Strained Relations

Strained Relations: Help for Struggling Parents of Troubled Teens

Made it through Mother’s Day: how’d you do?

Posted by Marcia on May 19, 2011

I thought I should write an update following my last post about Mother’s Day.

Much to my relief, it wasn’t too bad this year.

We spent the day with my wonderful mother-in-law. It was great spending the day with her.

Did I miss my mom on that day? Absolutely, but my world doesn’t revolve around sorrow – there are some trigger points for me to think about loss. It’s appropriate to think about people we’ve lost, especially on special days.

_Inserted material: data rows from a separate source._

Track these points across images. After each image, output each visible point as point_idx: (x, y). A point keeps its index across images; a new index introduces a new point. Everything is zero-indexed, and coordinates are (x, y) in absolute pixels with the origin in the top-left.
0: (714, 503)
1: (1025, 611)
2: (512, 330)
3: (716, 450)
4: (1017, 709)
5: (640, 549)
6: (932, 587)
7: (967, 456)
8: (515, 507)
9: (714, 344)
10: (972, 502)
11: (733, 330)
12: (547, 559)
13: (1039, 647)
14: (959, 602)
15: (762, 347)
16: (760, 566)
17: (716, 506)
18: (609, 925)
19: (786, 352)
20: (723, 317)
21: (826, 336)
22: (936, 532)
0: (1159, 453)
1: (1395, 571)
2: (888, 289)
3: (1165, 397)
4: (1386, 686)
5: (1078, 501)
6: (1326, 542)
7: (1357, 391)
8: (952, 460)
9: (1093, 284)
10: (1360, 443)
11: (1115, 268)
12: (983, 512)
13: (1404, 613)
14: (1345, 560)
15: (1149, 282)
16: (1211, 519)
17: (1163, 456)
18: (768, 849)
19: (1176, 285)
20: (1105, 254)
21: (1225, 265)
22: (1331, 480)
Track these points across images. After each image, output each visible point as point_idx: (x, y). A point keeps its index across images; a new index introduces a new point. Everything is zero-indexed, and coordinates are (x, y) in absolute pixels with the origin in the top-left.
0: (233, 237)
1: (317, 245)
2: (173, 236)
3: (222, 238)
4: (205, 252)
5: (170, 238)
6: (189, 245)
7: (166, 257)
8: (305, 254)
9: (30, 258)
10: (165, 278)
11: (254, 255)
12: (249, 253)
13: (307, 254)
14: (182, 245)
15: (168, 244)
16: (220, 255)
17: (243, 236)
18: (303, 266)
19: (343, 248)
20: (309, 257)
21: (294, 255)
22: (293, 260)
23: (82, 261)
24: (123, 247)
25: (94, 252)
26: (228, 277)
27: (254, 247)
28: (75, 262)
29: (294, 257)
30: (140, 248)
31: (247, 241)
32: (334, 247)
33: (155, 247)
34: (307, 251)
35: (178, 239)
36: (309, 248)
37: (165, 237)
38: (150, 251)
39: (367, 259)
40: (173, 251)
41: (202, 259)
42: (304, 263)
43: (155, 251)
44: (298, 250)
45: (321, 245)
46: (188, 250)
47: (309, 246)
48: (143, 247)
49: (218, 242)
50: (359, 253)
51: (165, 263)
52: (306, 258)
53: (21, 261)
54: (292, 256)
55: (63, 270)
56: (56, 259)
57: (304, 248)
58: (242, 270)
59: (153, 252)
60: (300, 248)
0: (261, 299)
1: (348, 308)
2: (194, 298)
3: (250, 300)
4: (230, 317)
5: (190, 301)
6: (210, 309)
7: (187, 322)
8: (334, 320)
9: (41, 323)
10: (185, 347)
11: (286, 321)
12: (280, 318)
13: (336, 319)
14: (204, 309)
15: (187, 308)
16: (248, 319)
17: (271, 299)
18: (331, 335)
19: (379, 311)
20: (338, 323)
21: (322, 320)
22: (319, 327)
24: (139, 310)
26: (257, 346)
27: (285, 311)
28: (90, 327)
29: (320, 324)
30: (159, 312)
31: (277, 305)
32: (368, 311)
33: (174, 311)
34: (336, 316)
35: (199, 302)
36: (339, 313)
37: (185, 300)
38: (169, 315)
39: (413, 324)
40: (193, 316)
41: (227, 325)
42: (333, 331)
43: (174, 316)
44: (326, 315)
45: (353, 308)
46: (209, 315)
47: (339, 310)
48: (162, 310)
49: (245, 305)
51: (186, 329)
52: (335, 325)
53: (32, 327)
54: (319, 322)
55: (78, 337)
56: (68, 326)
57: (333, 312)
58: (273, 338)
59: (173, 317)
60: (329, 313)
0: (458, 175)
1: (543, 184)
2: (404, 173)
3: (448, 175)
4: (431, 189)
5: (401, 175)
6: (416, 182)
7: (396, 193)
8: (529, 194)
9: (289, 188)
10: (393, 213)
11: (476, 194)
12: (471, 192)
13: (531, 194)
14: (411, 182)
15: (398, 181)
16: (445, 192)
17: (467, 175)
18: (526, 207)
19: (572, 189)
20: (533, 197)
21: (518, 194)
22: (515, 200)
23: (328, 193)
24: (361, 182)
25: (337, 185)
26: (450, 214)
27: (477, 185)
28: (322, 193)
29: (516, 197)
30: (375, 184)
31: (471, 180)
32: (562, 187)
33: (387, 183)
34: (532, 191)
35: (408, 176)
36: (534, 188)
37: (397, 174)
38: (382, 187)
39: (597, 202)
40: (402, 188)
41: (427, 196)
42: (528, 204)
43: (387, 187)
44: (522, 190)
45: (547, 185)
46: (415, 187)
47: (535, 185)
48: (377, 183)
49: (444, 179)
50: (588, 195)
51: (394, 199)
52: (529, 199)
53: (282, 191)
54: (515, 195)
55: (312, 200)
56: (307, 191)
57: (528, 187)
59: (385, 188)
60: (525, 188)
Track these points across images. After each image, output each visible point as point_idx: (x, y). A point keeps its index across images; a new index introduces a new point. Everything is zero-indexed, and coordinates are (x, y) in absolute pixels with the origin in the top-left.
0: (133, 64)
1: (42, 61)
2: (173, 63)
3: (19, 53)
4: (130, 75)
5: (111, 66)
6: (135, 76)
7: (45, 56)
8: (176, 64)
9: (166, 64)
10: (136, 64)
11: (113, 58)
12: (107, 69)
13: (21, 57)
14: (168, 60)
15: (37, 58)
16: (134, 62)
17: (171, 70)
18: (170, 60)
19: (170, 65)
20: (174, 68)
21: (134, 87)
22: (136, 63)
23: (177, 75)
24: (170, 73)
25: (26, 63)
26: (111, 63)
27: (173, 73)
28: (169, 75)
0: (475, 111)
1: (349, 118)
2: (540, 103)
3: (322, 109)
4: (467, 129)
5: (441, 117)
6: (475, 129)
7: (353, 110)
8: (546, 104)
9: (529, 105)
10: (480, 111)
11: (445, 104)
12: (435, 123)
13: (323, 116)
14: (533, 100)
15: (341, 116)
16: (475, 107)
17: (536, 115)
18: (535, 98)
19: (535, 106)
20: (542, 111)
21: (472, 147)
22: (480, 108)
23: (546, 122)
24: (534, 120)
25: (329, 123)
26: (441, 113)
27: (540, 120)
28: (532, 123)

And then there’s my son. Still not talking and I really miss him especially on Mother’s Day, but I’m not devastated as I was in years past. My feelings float in and out of resignation, anger, calm, hurt and so on.

Overall, I am stronger this year. Someone asked me about coping with a severed family relationship, and I think it’s like with death in that it takes time to learn to cope and adjust to a “new normal” as they say.

I’m taking some positive steps and hear my son is doing the same. I started going to a support group to reinforce how not to enable, how to let some things go. I appreciate the group and when I go, I am going in to listen to others without thinking about writing their stories. Whatever I hear there is confidential. I can see that for a few years I’ve written other people’s stories and distanced myself from my feelings. Now it’s time for me to look inward without thinking about what I will write here. I know I’ll find more things to write about and so will my contributors.

If you found this blog or read my post as you were worried about Mother’s Day, tell me how you fared. Was it hard? Easier than it was? What tips can you share to help others?